*Prompt:* Identify every line in the items below that contains the string "оперы", and copy each of those lines in full. Matching is case-sensitive.
(Task inputs Opens)
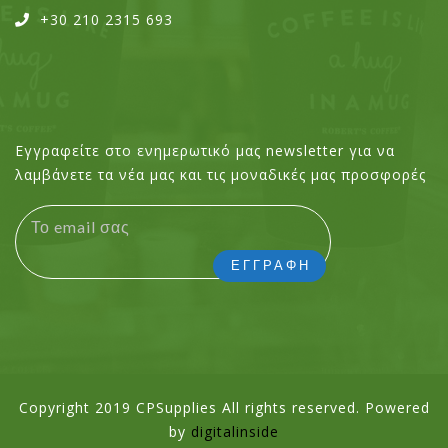
+30 210 2315 693
Εγγραφείτε στο ενημερωτικό μας newsletter για να
λαμβάνετε τα νέα μας και τις μοναδικές μας προσφορές
Copyright 2019 CPSupplies All rights reserved. Powered
by
digitalinside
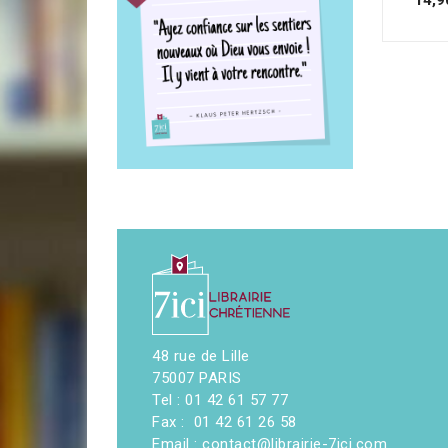
48 rue de Lille
75007 PARIS
Tel : 01 42 61 57 77
Fax : 01 42 61 26 58
Email : contact@librairie-7ici.com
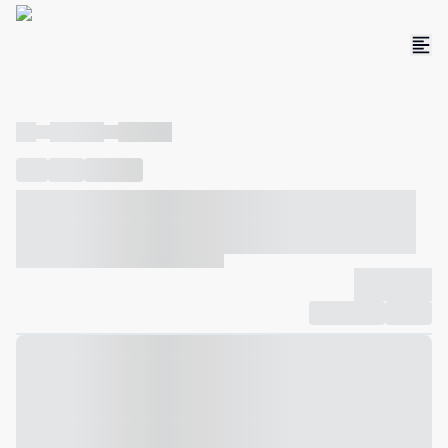
----
----- -----
----- -----
----
-----
---- ------
----- ----- -- ------ ---- ---- -- ----- ----- -----
--- ------
----- ----- -- ------ ----- ----- -- ------
-------------
Compartilhar
Favorito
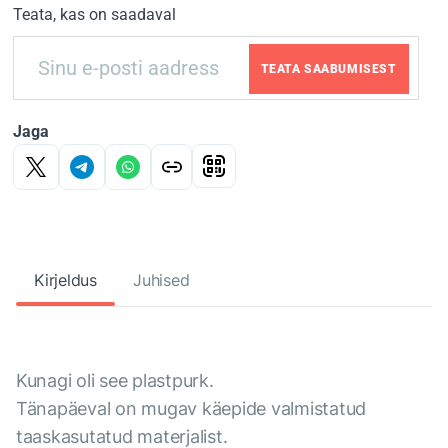
Teata, kas on saadaval
TEATA SAABUMISEST
Jaga
Kirjeldus
Juhised
Kunagi oli see plastpurk.
Tänapäeval on mugav käepide valmistatud
taaskasutatud materjalist.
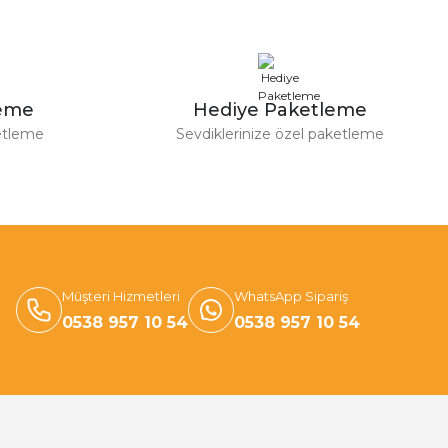
leme
Hediye Paketleme
etleme
Sevdiklerinize özel paketleme
Müşteri Hizmetleri
WhatsApp Sipariş
0538 957 10 54
0538 957 10 54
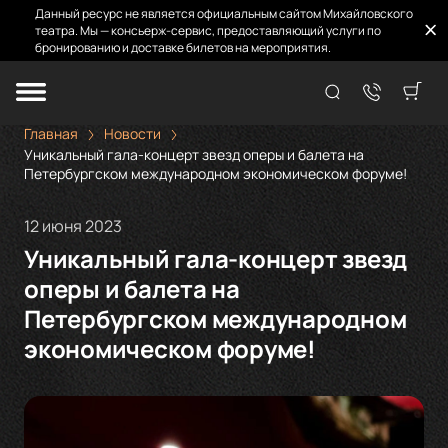
Данный ресурс не является официальным сайтом Михайловского
театра. Мы — консьерж-сервис, предоставляющий услуги по
бронированию и доставке билетов на мероприятия.
Главная
Новости
Уникальный гала-концерт звезд оперы и балета на
Петербургском международном экономическом форуме!
12 июня 2023
Уникальный гала-концерт звезд
оперы и балета на
Петербургском международном
экономическом форуме!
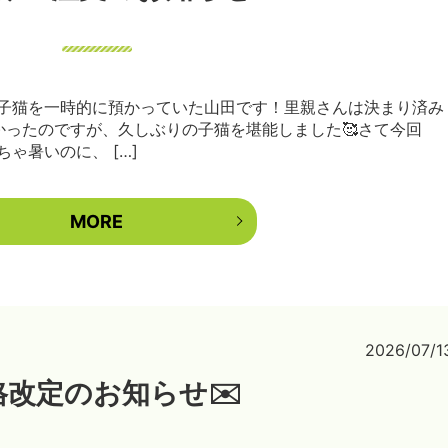
子猫を一時的に預かっていた山田です！里親さんは決まり済み
かったのですが、久しぶりの子猫を堪能しました🥰さて今回
ゃ暑いのに、 […]
MORE
2026/07/1
格改定のお知らせ✉️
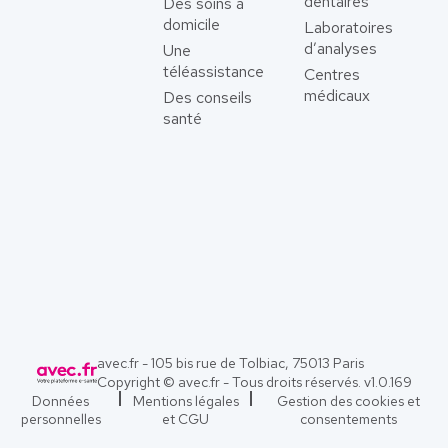
dentaires
Des soins à
domicile
Laboratoires
d’analyses
Une
téléassistance
Centres
médicaux
Des conseils
santé
avec.fr - 105 bis rue de Tolbiac, 75013 Paris
Copyright © avec.fr - Tous droits réservés. v
1.0.169
Données
Mentions légales
Gestion des cookies et
personnelles
et CGU
consentements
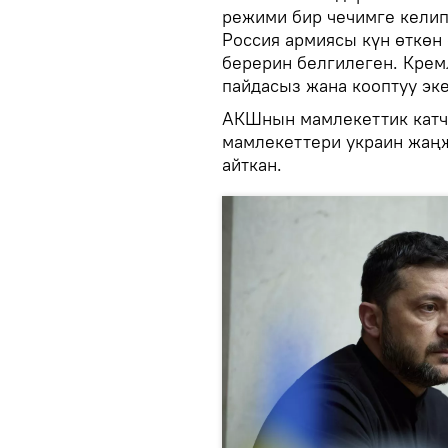
режими бир чечимге келип
Россия армиясы күн өткөн
берерин белгилеген. Крем
пайдасыз жана кооптуу эке
АКШнын мамлекеттик катч
мамлекеттери украин жаңж
айткан.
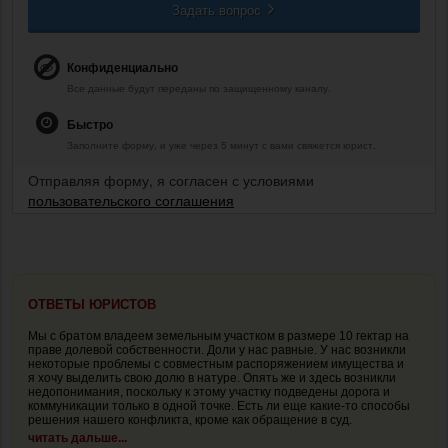
Задать вопрос
Конфиденциально
Все данные будут переданы по защищенному каналу.
Быстро
Заполните форму, и уже через 5 минут с вами свяжется юрист.
Отправляя форму, я согласен с условиями
пользовательского соглашения
ОТВЕТЫ ЮРИСТОВ
Мы с братом владеем земельным участком в размере 10 гектар на
праве долевой собственности. Доли у нас равные. У нас возникли
некоторые проблемы с совместным распоряжением имущества и
я хочу выделить свою долю в натуре. Опять же и здесь возникли
недопонимания, поскольку к этому участку подведены дорога и
коммуникации только в одной точке. Есть ли еще какие-то способы
решения нашего конфликта, кроме как обращение в суд.
читать дальше...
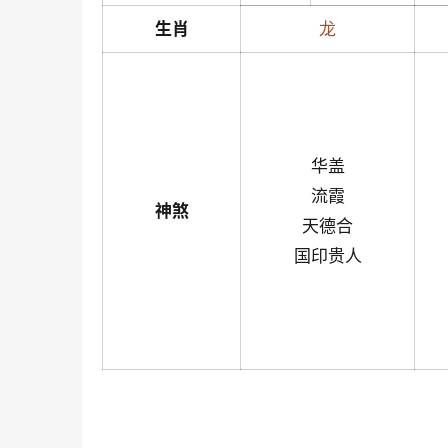
生肖
龙
华盖
流霞
神煞
天德合
国印贵人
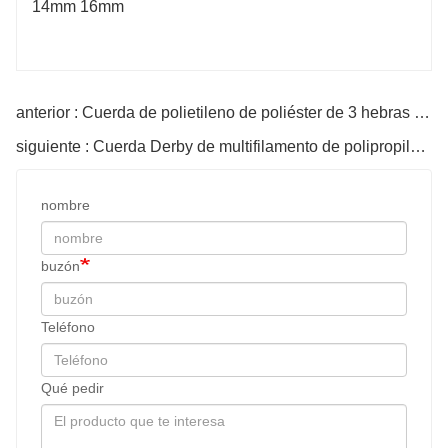
anterior : Cuerda de polietileno de poliéster de 3 hebras POLYDAC
siguiente : Cuerda Derby de multifilamento de polipropileno trenzado sólido
nombre
buzón
Teléfono
Qué pedir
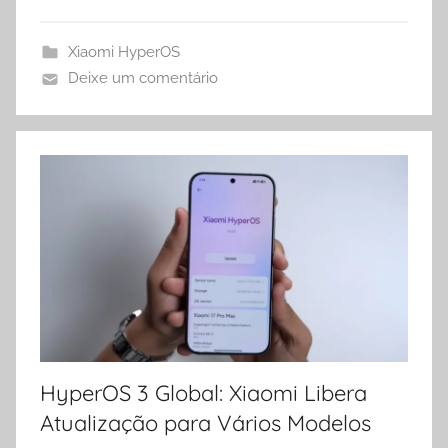
Xiaomi HyperOS
Deixe um comentário
HyperOS 3 Global: Xiaomi Libera
Atualização para Vários Modelos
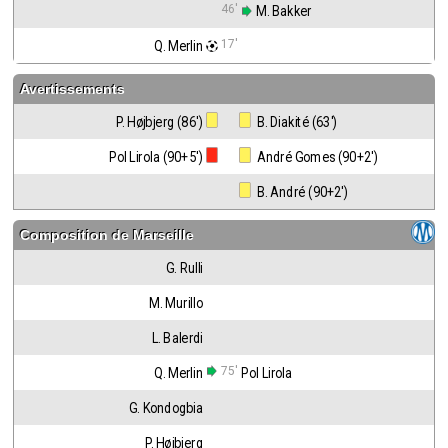
46'
 M. Bakker
17'
Q. Merlin
Avertissements
P. Højbjerg (86')
 B. Diakité (63')
Pol Lirola (90+5')
 André Gomes (90+2')
 B. André (90+2')
Composition de
Marseille
G. Rulli
M. Murillo
L. Balerdi
75'
Q. Merlin
Pol Lirola
G. Kondogbia
P. Højbjerg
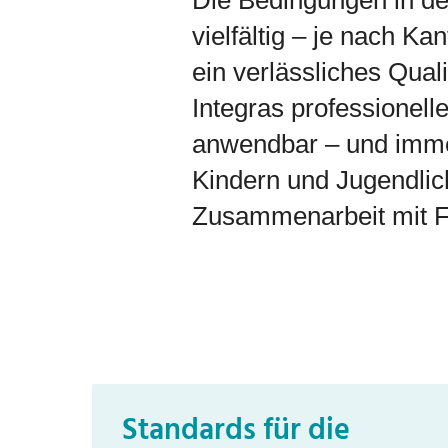
Die Bedingungen in de
vielfältig – je nach K
ein verlässliches Quali
Integras professionelle
anwendbar – und immer
Kindern und Jugendlic
Zusammenarbeit mit F
Standards für die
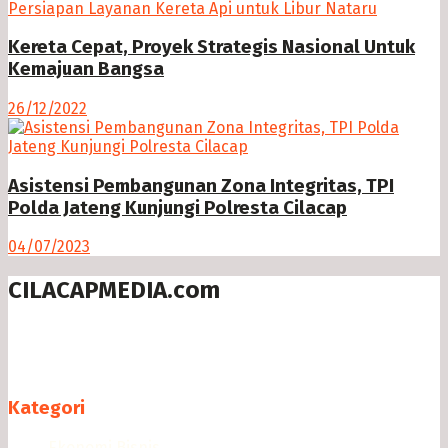
Kereta Cepat, Proyek Strategis Nasional Untuk
Kemajuan Bangsa
26/12/2022
Asistensi Pembangunan Zona Integritas, TPI
Polda Jateng Kunjungi Polresta Cilacap
04/07/2023
CILACAPMEDIA.com
Menyajikan berita dan informasi Cilacap terkini
Follow us
Kategori
Ekonomi Bisnis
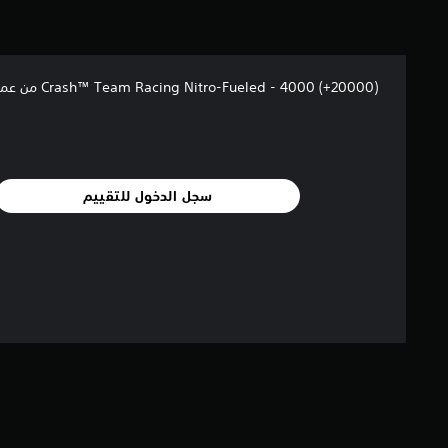
إ
ج
م
ا
ل
Crash™ Team Racing Nitro-Fueled - 4000 (+20000) من عملات وامبا
ي
5
م
ن
ا
سجل الدخول للتقييم
ل
ت
ق
ي
ي
م
ا
ت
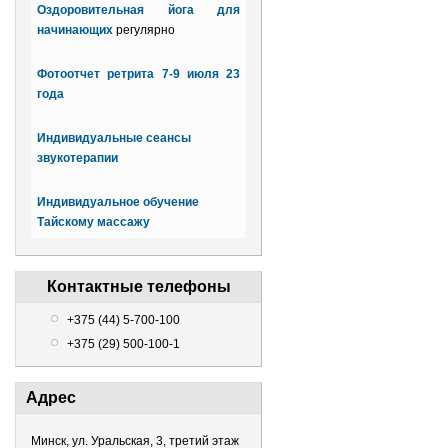
Оздоровительная йога для
начинающих
регулярно
Фотоотчет ретрита 7-9 июля 23
года
Индивидуальные сеансы
звукотерапии
Индивидуальное обучение
Тайскому массажу
Контактные телефоны
+375 (44) 5-700-100
+375 (29) 500-100-1
Адрес
Минск, ул. Уральская, 3, третий этаж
(Task inputs Closes)
*Answer section:*
Уникальный гала-концерт звезд оперы и балета на
оперы и балета на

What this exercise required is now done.